Tackling tax havens is number one priority says Lord Brennan

Faced with massive budget deficits, widening inequality, and widespread public recognition that rich people are not paying their shares of the tax burden, global political leaders must make tackling tax havens the number one priority, warned Lord Brennan at a conference in Washington today.

Giving the key note speech at the annual conference of the Task Force on Financial Integrity and Economic Development, Lord Brennan warned about the erosion of professional integrity within the financial communities. Tax havens, he argued, create the conditions of secrecy which encourage illicit financial flows and criminality. For this reason he urged that policy makers give priority to requiring full disclosure of ultimate beneficial ownership of all legal persons (companies, trusts, foundations and so on), and adoption of a country-by-country reporting standard for corporate subsidiaries.

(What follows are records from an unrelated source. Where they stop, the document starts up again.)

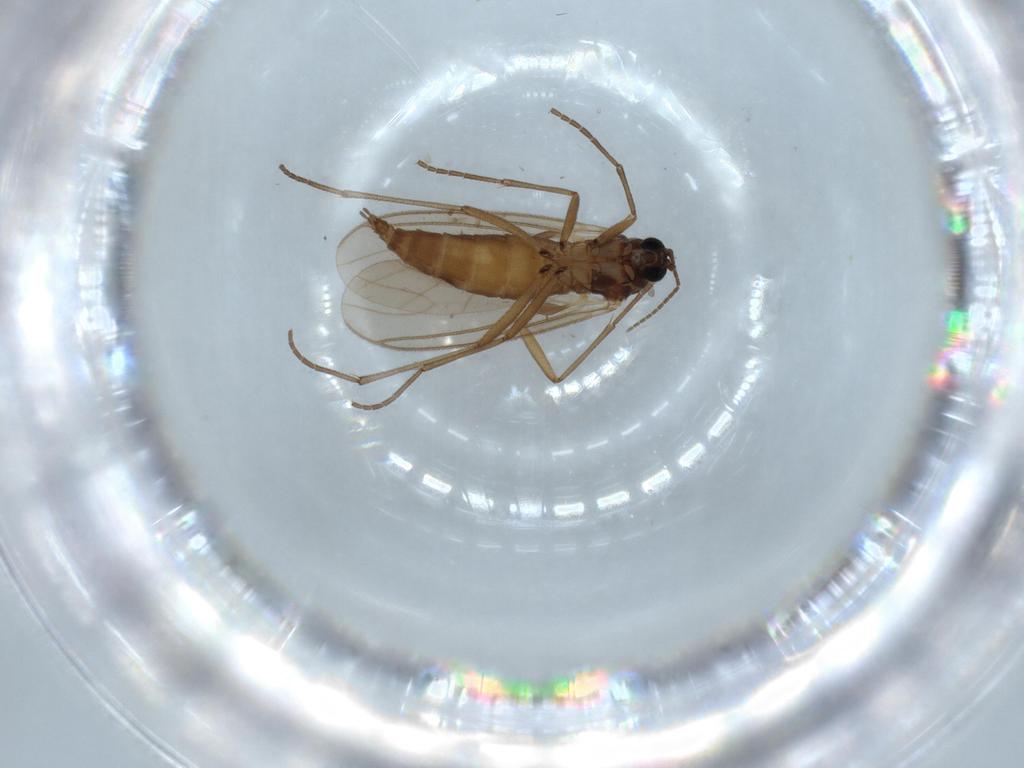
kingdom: Animalia
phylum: Arthropoda
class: Insecta
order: Diptera
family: Sciaridae
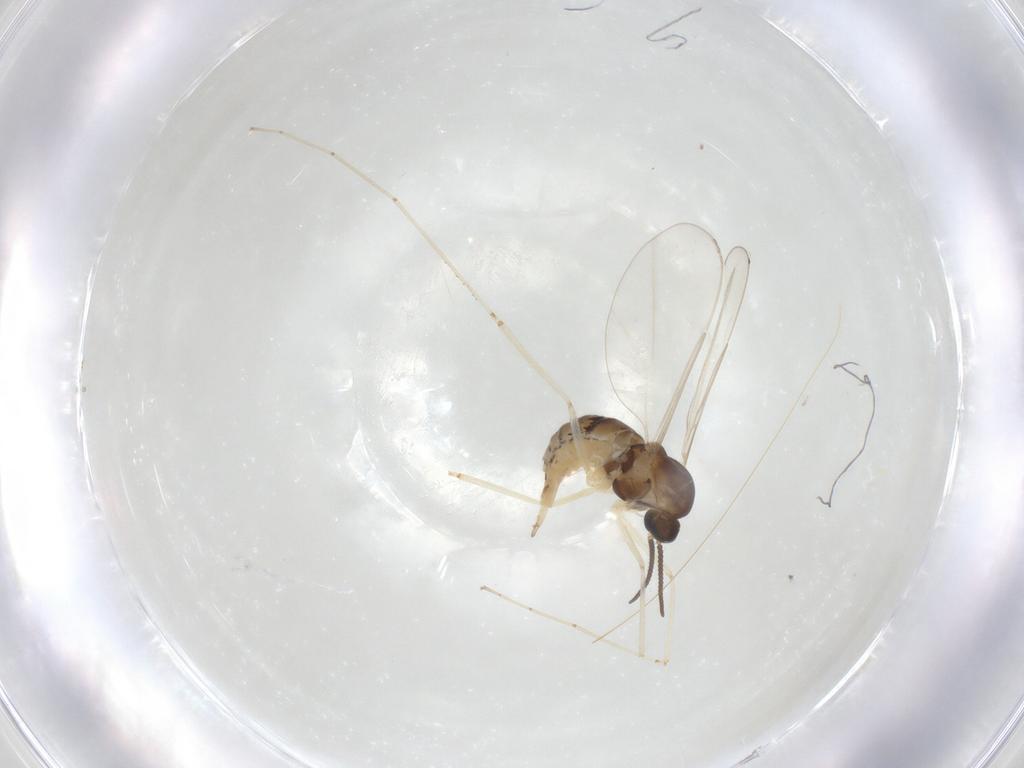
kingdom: Animalia
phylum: Arthropoda
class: Insecta
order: Diptera
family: Cecidomyiidae
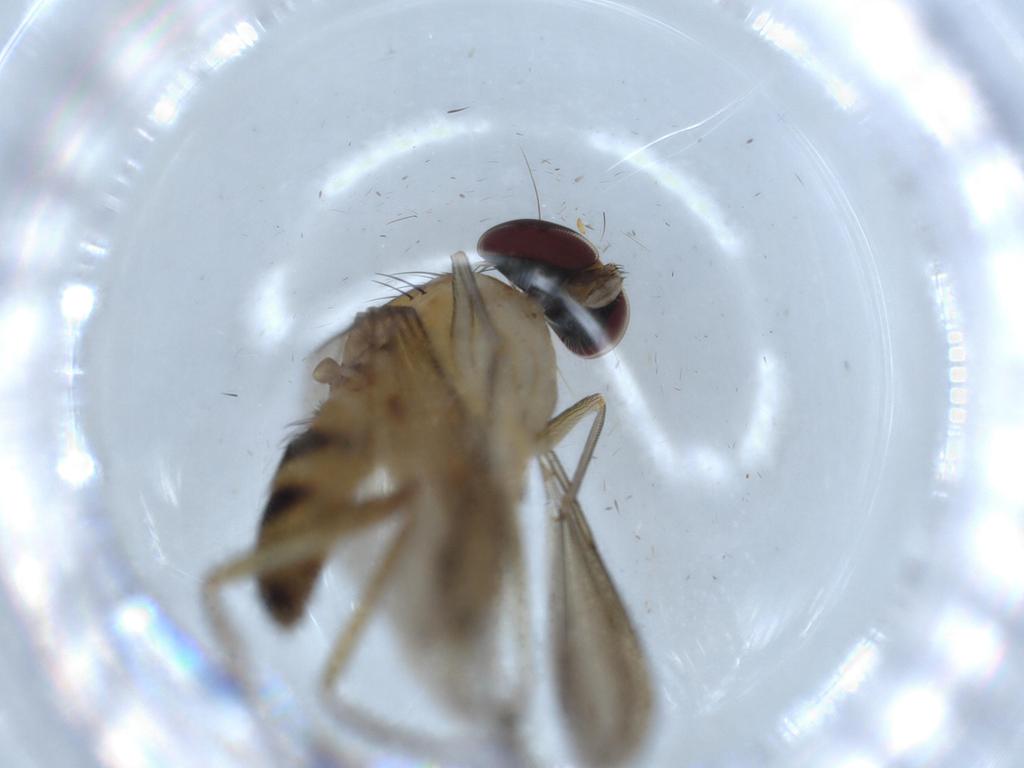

Other speakers at the conference have also identified tax havens as a number one priority for global action. Panellists discussing tax information exchange standards unanimously called for automatic information exchange as the most effective international standard for deterring tax evasion. Chairing the panel on information exchange, TJN director John Christensen called on the OECD to give priority to finalising the building blocks needed for a global framework for information exchange. These building blocks include agreement on protocols for Taxpayer Information Numbers; the range of information that must be collected by banks for information exchange purposes; and agreement on the technical processes for information exchange.

Tax specialist Martin (Marty) Sullivan lamented the lack of progress made by the OECD in creating the pre-conditions for effective information exchange and raised concerns that the OECD's claims for success in tackling tax havens will make the public lower their guard and stall political pressure for change.

The Task Force on Financial Integrity and Economic Development is the global leader in tackling illicit financial flows and tax havens. Combining a broad coalition of research specialists, non-governmental organisations and government agencies from over 60 countries, the Task Force has just published its recommendations for how G-20 leaders can effectively tackles illicit financial flows.

Also speaking at the conference were the team appointed by the Norwegian government to investigate the impact of tax havens on developing countries. Their damning report provides both an economic and moral imperative for tackling tax havens without delay.